11. Click Add/Modify .

12. Click  Close and then click  Save.

Task 3: To assign an application permission

If the user you have created is responsible to set up and manage integrations, assign an application permission relevant to that integration to the user. For example, if the user needs to set up an integration between BMC Helix ITSM incident and Jira issue, the user needs incident-specific permission to create incidents in BMC Helix ITSM.

To assign the permission, perform the following steps:

1. After you have assigned a functional role in the previous procedure, in the People form, click the Application Permission tab.

2. Click Update Permission Groups.

   

3. In the Permission Group dialog box, from the Permission Group list, select a group based on the type of integration user needs to set up.
   
   After you select a permission group, the text box below the License Type field provides a description of the permission group. For example, if you select Incident Master, the text box provides a description as shown in the following image:
   

4. If required, select the License Type as Fixed.

5. Click Add/Modify.

6. Click Close and then click Save.

Task 4: To provide access to a bundle

After you assign an application permission to the user, provide user the access to different bundles that BMC Helix Multi-Cloud Broker depends on. This access enables users to perform various activities related to those bundles; for example, receiving notifications, adding attachments to BMC Helix ITSM tickets.

To provide the bundle access, perform the following steps:

1. After you have assigned an application permission in the previous procedure, in the People form, click the IS Bundle Access tab. 
2. Click Update IS Bundle Access.
   
3. In the IS Bundle Access pane, from the Bundle Access list, select the following bundles one by one and then click Add/Modify:
   • com.bmc.dsm.attachment-service-lib
   • com.bmc.dsm.flowsets-lib
   • com.bmc.dsm.mcsm
   • com.bmc.dsm.notification-lib
   • com.bmc.dsm.risk-management-service-lib
   • com.bmc.dsm.search-lib
   • com.bmc.dsm.shared-components-lib
   • com.bmc.dsm.shared-services-lib
   • com.bmc.dsm.slm-lib
   • com.bmc.dsm.social-lib
   • com.bmc.dsm.ticket-brokering-lib
   • com.bmc.dsm.ticketing-lib
     
4. Click Close and then click Save.

To view out-of-the-box roles and permissions

You can view the out-of-the-box roles and permissions that BMC Helix Multi-Cloud Broker provides in BMC Helix Innovation Studio.

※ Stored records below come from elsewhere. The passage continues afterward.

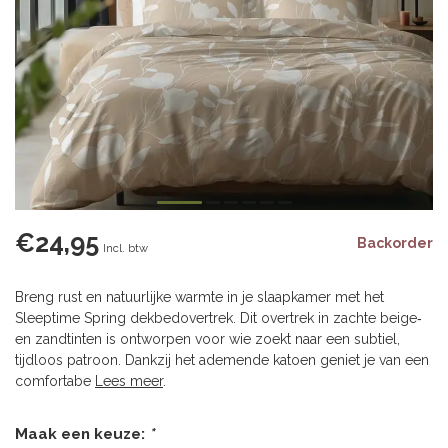
€24,95
Backorder
Incl. btw
Breng rust en natuurlijke warmte in je slaapkamer met het
Sleeptime Spring dekbedovertrek. Dit overtrek in zachte beige‑
en zandtinten is ontworpen voor wie zoekt naar een subtiel,
tijdloos patroon. Dankzij het ademende katoen geniet je van een
comfortabe
Lees meer
.
Maak een keuze:
*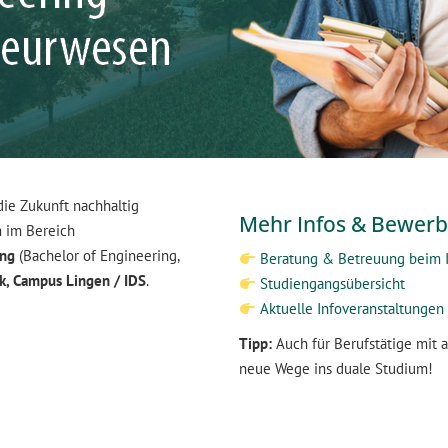
ie Zukunft nachhaltig
Mehr Infos & Bewerb
m im Bereich
ung
(Bachelor of Engineering,
Beratung & Betreuung beim 
k, Campus Lingen / IDS
.
Studiengangsübersicht
Aktuelle Infoveranstaltungen
Tipp:
Auch für Berufstätige mit 
neue Wege ins duale Studium!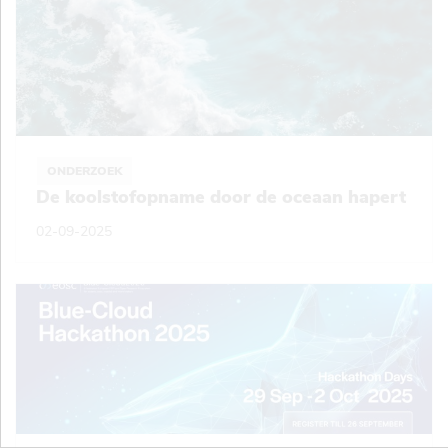
ONDERZOEK
De koolstofopname door de oceaan hapert
02-09-2025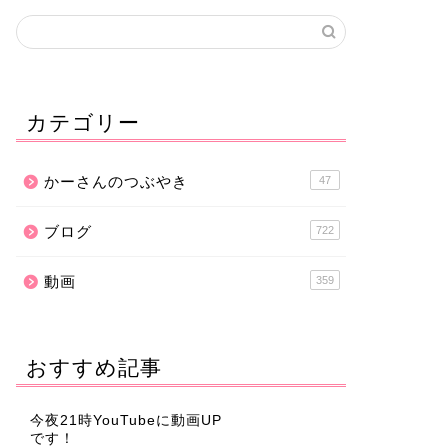
カテゴリー
かーさんのつぶやき
47
ブログ
722
動画
359
おすすめ記事
今夜21時YouTubeに動画UP
です！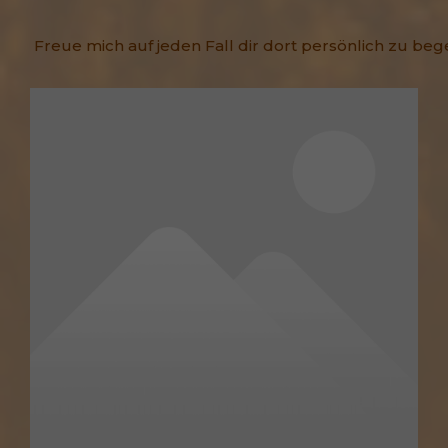
Freue mich auf jeden Fall dir dort persönlich zu beg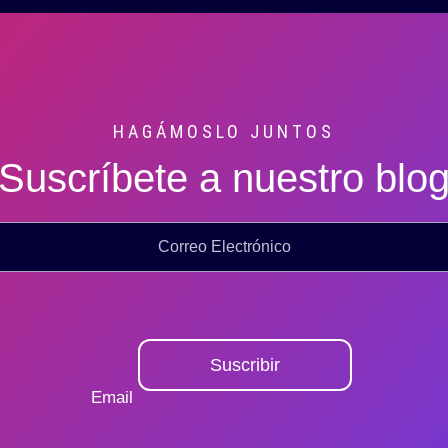
HAGÁMOSLO JUNTOS
Suscríbete a nuestro blo
Suscribir
Email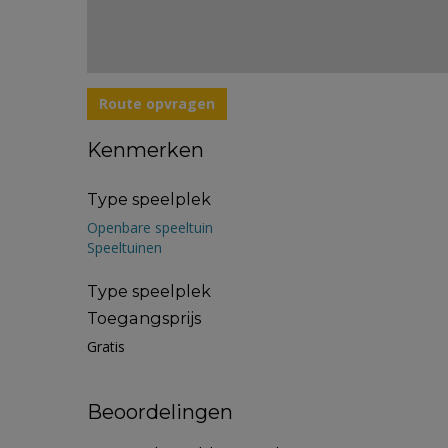
Route opvragen
Kenmerken
Type speelplek
Openbare speeltuin
Speeltuinen
Type speelplek
Toegangsprijs
Gratis
Beoordelingen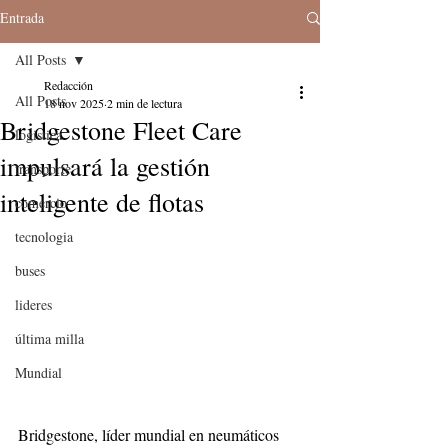
Entrada
All Posts
Redacción
All Posts
18 nov 2025
2 min de lectura
Bridgestone Fleet Care
logistica
impulsará la gestión
transporte
inteligente de flotas
comercio
tecnologia
buses
lideres
última milla
Mundial
Bridgestone, líder mundial en neumáticos 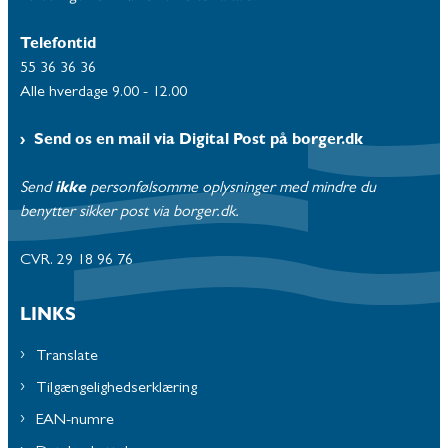
Telefontid
55 36 36 36
Alle hverdage 9.00 - 12.00
Send os en mail via Digital Post på borger.dk
Send
ikke
personfølsomme oplysninger med mindre du
benytter sikker post via borger.dk.
CVR. 29 18 96 76
LINKS
Translate
Tilgængelighedserklæring
EAN-numre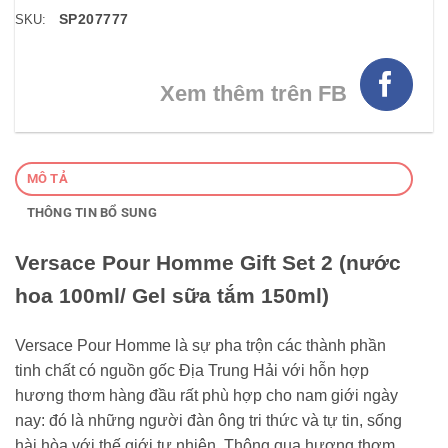
SP207777
SKU:
Xem thêm trên FB
MÔ TẢ
THÔNG TIN BỔ SUNG
Versace Pour Homme Gift Set 2 (nước
hoa 100ml/ Gel sữa tắm 150ml)
Versace Pour Homme là sự pha trộn các thành phần
tinh chất có nguồn gốc Địa Trung Hải với hỗn hợp
hương thơm hàng đầu rất phù hợp cho nam giới ngày
nay: đó là những người đàn ông tri thức và tự tin, sống
hài hòa với thế giới tự nhiên. Thông qua hương thơm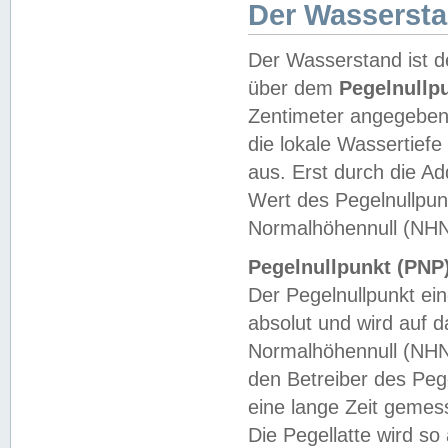
Der Wasserst
Der Wasserstand ist d
über dem
Pegelnullp
Zentimeter angegeben
die lokale Wassertie
aus. Erst durch die A
Wert des Pegelnullpun
Normalhöhennull (NHN
Pegelnullpunkt (PNP)
Der Pegelnullpunkt ei
absolut und wird auf
Normalhöhennull (NHN
den Betreiber des Pege
eine lange Zeit geme
Die Pegellatte wird s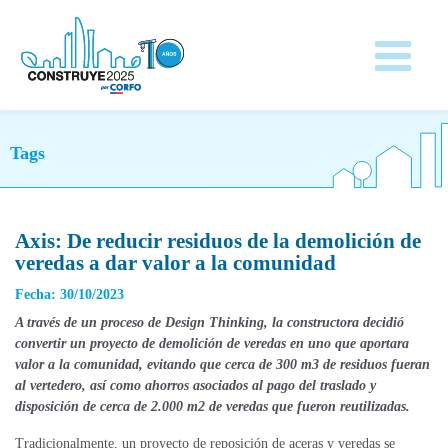
Tags
Axis: De reducir residuos de la demolición de
veredas a dar valor a la comunidad
Fecha: 30/10/2023
A través de un proceso de Design Thinking, la constructora decidió
convertir un proyecto de demolición de veredas en uno que aportara
valor a la comunidad, evitando que cerca de 300 m3 de residuos fueran
al vertedero, así como
ahorros asociados
al pago
del
traslado y
disposición de cerca de 2.000 m2 de veredas que fueron reutilizadas.
Tradicionalmente, un proyecto de reposición de aceras y veredas se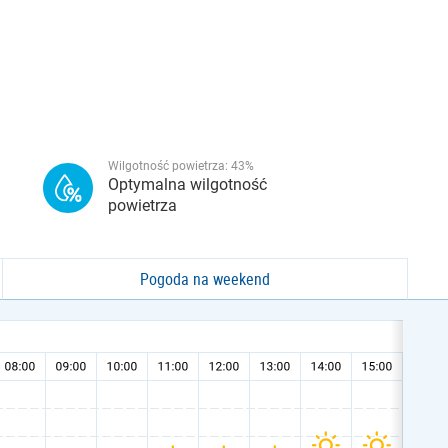
Wilgotność powietrza:
43
%
Optymalna wilgotność
powietrza
Pogoda na weekend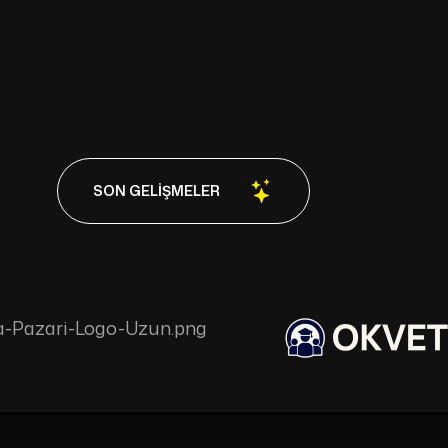
SON GELIŞMELER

To do this, perform the following steps:

1. Log in to BMC Helix Innovation Studio.
2. Click the Administration tab.

3. Select Server settings > Application permissions and click Functional roles or Role permissions.

   Option clicked	Type of information displayed
   Functional role	Details about the functional role and a list of associated roles.
   Role permissions	Permission details for the role.

Licensing

Licensing BMC Helix Multi-Cloud Broker enables organizations to:

• Control access to their application

• Protect their intellectual property

• Reduce management costs, and adhere to their compliance policies

When BMC provisions BMC Helix Multi-Cloud Broker for a customer, BMC SaaS Operations licenses the BMC Helix Multi-Cloud Broker application.